Written about the band’s first-ever trip to California, Bono recalls his experience during “California’s” verses, but does so in a way so that the song has a universal meaning — thanks in large part to the song’s brilliant chorus.
“California, then we fell into the shining sea
The weight that drags your heart down
Well, that’s what took me where I need to be
Which is here, out on Zuma
Watching you cry like a baby
California, at the dawn you thought would never come
But it did,
Like it always does”
Musically fueled by warm synthesizers, pulsating bass and a driving beat, “California” just feels happy. The the song bears no musical similarities, its mood is akin to that of “Beautiful Day” — just a warm, rock-pop song that seemingly only U2 can pull off so well.
Audio and video courtesy YouTube
Bono reflects on the tough times he faced growing up that eventually led him to Zuma beach out in California.

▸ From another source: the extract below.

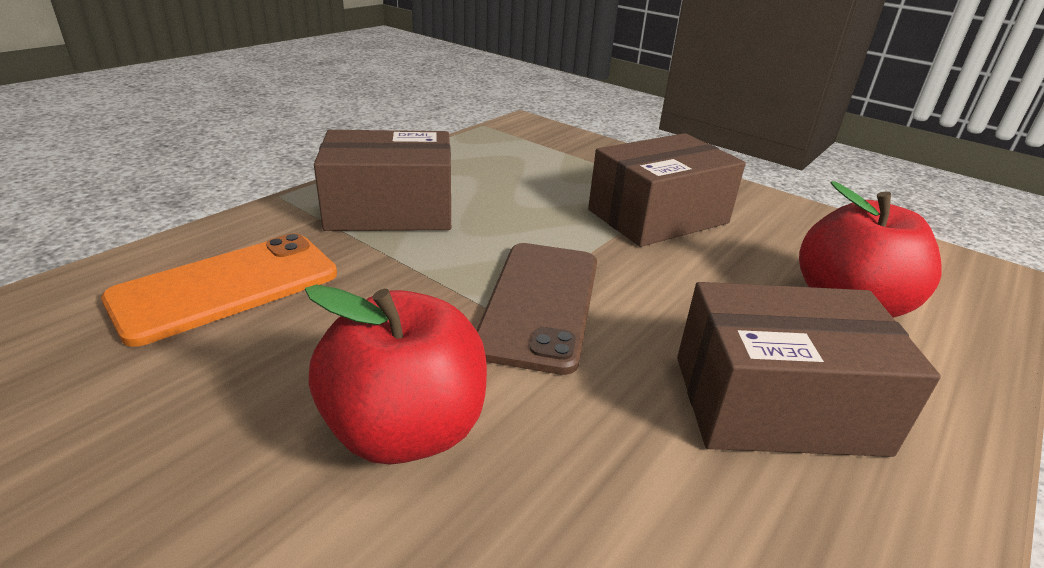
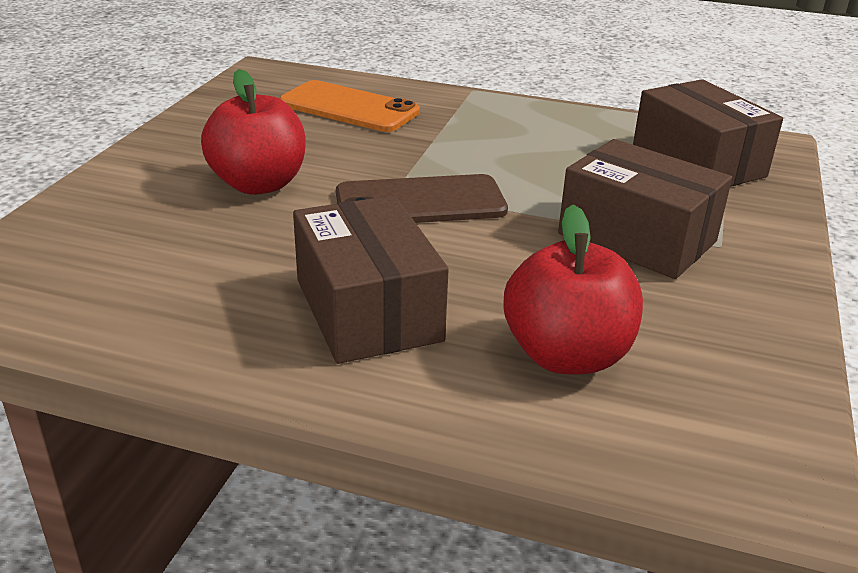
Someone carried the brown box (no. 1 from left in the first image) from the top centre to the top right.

But the song isn’t about just U2’s first visit to California; instead, it’s about recognizing that adversity points you in the right direction — and that even if you think the dawn will never come, it always does.

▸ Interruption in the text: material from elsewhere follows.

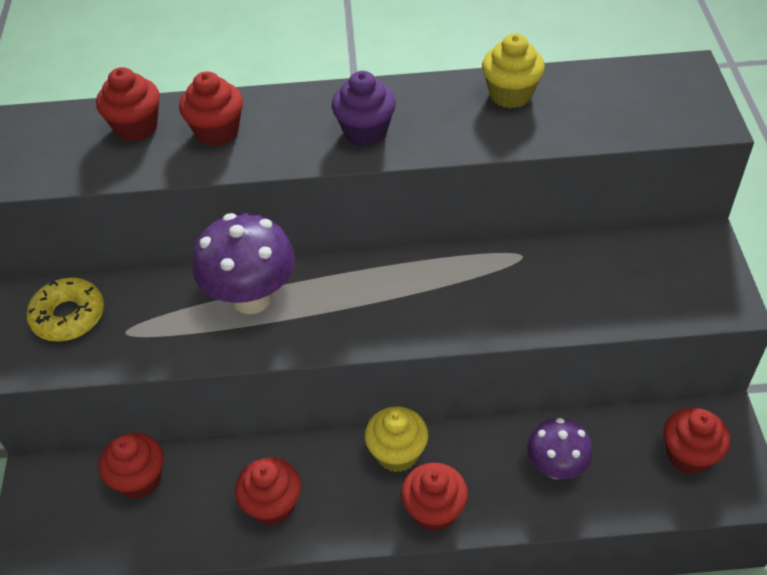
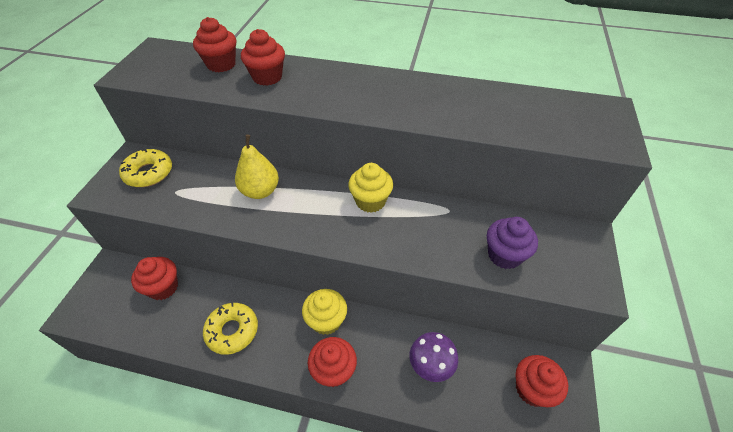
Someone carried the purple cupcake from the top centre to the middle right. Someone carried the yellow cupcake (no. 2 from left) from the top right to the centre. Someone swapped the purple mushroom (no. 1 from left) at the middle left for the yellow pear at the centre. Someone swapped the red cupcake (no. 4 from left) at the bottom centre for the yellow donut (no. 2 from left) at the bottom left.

“California’s” chorus, simple as it is, is perfect.
“All I know,
And all I need to know
Is there is no,
Yeah there is no end to love”
Though now 54 years old, Bono nails the falsetto on “California’s” chorus, which complements the song’s verses perfectly. Instead of focusing on the hard times, the protagonist admits that the only thing he needs to know is that love is infinite — and that’s enough to get an individual through the tough times.
“I didn’t call you,
Words can scare a thought away
Everyone’s a star in our town
It’s just your light gets dimmer if you have to stay
In your bedroom, in a mirror
Watching yourself cry like a baby
California, blood orange sunset brings you to your knees
I’ve seen for myself,
There’s no end to grief
That’s how I know, and why I need to know that there is no end to love”
Now far removed from his youth, Bono offers salient points regarding youth itself. It would’ve been far easier for Bono, The Edge, Larry Mullen Jr., and Adam Clayton to stay in Dublin and not have any aspirations. The same applies to young adults today. It’s very easy to wallow in self-pity and watch our star fade, but it’s imperative to realize that even if there is no end to grief, sadness and depression, that the inverse is equally true (and more important) — there is no end to love.
“California” reaches a breakdown after its second chorus, before The Edge quickly explodes with a minimalistic guitar solo. Bono wails “California’s” chorus one last time, before adding a lyrical coda to end the song:
“We come and go
Stolen days you don’t give back
Stolen days are just enough”
No, we aren’t going to be on this planet forever, but we have to take what life gives us — after all, it’s all we’ve got.
“California” was actually one of my least-favorite songs off of Innocence upon first listens, but it’s now easy to recognize the song as one of the best pop songs U2 have recorded — and that’s saying a lot.